Tuesday, August 01, 2017 3:15 PM /ARM Research
According to management, the improved top-line performance over H1 17 (+31.6% YoY) reflected impact of price hikes across product portfolio, sales of completed projects at UPDC as well as higher volume at its animal feeds business (Grand Cereals Limited and Livestock).
Importantly, only three operating segments (CAP, MDS, UAC Foods) recorded flat to lower revenue while sales in the remaining five subsidiaries rose.
The company’s outgoing1 CEO, Mr. Larry Ettah, noted that sustained weakness in the real estate sector continued to weigh on demand, whilst corporates desire to cut down cost adversely impacted the logistics business.
With regards to UAC foods, Mr Ettah attributed the weak turnover toloss in market share following the company’s attempt to pass-on higher input cost prices to consumers.
Management noted that despite price increases, the company recorded steep gross margin compression (-6.4pps YoY to a record low of 16%) largely reflecting elevated cereal prices as well as uptrend in flour and refined sugar prices.
According to the group CEO, the upsurge in finance charges reflected monetary tightening which have raised the company’s borrowing cost to 24% in the current year. Management noted that the capital raising success at its subsidiaries as well as planned disposal of a N5 billion investment property at UPDC should lower the company’s need for debt.
In addition, the group (UACN) plans to raise a N15.4 billion rights issue in Q4 17 alongside a N20 billion bond for its real estate subsidiary which would be used to refinance currently elevated ST debts.
On the back of this, the company’s management projects a moderation in finance charges going forward.
UACN’s M.D noted improved dollar availability at the currency markets with the company currently obtaining all required FX at the NAFEX window.
Management guides to further price hikes across its product portfolio over the rest of the year. This, together with sustained demand for Agro-allied products, should boost top-line performance.

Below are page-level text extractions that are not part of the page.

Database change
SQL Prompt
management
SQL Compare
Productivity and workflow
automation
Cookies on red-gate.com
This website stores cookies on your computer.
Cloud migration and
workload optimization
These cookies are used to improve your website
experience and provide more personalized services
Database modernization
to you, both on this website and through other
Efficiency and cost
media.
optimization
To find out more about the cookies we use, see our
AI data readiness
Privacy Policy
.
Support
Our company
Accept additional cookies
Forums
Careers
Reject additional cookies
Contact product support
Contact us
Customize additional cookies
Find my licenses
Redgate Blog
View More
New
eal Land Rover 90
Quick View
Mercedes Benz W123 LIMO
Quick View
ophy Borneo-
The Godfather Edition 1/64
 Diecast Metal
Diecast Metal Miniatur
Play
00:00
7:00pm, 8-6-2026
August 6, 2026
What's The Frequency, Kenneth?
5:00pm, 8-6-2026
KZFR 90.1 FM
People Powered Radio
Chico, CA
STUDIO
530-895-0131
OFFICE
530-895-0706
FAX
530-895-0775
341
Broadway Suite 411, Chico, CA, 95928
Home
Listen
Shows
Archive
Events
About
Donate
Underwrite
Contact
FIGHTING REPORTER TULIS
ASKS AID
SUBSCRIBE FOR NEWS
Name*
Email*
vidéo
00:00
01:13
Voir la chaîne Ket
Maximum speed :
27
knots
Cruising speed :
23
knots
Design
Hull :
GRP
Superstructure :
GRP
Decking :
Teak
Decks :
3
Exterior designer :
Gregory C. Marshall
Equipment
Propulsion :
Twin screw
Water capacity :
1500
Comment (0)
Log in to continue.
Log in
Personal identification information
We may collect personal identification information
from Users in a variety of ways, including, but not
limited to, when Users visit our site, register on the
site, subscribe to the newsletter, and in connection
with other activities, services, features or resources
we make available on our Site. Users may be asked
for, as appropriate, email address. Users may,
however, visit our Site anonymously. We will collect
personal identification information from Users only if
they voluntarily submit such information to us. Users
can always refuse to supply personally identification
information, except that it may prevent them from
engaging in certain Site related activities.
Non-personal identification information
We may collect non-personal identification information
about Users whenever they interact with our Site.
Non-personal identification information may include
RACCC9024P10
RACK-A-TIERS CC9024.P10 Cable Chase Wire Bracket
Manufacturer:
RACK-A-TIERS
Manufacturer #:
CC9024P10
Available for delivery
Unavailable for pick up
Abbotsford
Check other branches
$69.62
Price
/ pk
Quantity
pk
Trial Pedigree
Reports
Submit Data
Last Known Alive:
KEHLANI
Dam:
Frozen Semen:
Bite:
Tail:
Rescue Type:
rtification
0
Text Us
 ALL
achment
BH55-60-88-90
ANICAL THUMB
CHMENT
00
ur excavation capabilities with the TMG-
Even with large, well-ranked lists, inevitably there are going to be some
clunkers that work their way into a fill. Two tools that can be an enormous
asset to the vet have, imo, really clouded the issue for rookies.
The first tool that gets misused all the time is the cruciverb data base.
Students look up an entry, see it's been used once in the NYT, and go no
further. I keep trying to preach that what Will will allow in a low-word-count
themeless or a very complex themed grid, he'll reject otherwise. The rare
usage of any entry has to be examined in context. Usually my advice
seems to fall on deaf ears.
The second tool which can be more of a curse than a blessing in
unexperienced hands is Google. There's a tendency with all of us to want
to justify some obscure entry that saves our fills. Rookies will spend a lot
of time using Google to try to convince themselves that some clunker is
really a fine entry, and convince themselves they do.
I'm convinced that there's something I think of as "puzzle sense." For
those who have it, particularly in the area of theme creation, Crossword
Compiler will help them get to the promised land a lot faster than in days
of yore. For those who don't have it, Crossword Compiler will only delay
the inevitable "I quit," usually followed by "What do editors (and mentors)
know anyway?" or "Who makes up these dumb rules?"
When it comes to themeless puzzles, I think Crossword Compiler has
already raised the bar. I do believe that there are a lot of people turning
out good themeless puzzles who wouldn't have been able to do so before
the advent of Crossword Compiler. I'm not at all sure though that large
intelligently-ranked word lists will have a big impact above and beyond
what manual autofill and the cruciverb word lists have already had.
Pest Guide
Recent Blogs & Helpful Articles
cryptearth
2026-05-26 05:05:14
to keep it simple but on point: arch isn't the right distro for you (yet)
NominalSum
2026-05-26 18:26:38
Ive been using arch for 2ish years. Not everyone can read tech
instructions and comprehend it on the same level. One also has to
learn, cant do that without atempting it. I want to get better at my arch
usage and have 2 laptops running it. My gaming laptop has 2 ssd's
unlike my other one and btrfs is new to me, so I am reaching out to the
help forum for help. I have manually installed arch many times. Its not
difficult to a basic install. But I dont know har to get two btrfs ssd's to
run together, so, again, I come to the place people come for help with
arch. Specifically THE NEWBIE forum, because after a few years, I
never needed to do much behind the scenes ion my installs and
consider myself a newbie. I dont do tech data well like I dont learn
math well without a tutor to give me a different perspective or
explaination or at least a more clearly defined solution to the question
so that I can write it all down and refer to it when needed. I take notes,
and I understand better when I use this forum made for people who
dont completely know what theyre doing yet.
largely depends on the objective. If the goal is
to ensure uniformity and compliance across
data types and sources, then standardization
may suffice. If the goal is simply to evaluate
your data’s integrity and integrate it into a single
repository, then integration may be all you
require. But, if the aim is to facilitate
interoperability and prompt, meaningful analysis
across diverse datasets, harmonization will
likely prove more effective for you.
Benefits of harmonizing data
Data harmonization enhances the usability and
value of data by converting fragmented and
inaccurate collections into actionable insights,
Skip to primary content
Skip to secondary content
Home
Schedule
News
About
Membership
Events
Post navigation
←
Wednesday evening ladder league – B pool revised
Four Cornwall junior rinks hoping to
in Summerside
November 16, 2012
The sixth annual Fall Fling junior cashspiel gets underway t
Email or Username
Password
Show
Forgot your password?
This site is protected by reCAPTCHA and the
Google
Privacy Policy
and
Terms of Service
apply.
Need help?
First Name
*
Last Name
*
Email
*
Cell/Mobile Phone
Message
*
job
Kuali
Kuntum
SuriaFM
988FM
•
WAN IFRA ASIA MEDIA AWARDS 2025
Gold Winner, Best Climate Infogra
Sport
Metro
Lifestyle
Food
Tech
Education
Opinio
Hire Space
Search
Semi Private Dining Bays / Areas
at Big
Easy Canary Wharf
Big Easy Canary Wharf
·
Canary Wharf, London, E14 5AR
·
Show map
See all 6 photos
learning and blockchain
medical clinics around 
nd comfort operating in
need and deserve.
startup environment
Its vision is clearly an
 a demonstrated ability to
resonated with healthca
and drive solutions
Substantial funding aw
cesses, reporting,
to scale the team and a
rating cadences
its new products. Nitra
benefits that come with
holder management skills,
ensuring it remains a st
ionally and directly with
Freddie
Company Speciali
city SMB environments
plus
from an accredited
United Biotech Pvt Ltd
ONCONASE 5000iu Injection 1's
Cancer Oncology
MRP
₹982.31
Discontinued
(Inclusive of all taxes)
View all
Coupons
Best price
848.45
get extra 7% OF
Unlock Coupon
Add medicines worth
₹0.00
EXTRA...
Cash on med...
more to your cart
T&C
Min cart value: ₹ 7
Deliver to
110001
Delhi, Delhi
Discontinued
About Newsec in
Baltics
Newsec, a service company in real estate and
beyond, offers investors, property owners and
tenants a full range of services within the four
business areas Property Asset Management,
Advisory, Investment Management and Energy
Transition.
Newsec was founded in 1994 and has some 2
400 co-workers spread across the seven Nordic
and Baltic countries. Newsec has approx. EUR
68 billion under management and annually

UACN’s CEO also expects moderation in input cost on the back of naira gains and improved market supply of farm produce in the main harvest season of Q4.
In addition, lower diesel prices (energy constitutes 6% of the company’s cost) and capital raising plans, which should reduce the need for expensive debt, should bolster earnings in the second half of the year.
We expect price hikes to sustain revenue growth in the seasonally stronger H2 17. Given expected moderation in a key driver of food inflation (transport cost), we project a more modest rise in COGS especially in the last quarter.
Hence, we expect an improvement in gross margin over the second half of the year. Elsewhere, the late timing of the planned debt refinancing and capital raise should taper potential impact on interest charges over 2017.
Nonetheless, we expect pressures on this front to be offset by expected sales of a N5 billion investment property at UPDC, which buoys our earnings outlook for the company.
UACN trades at current P/E of 9.9x vs. 18.5x for its Bloomberg middle east and Africa peers. We have a NEUTRAL rating on the stock (FVE: N19.04).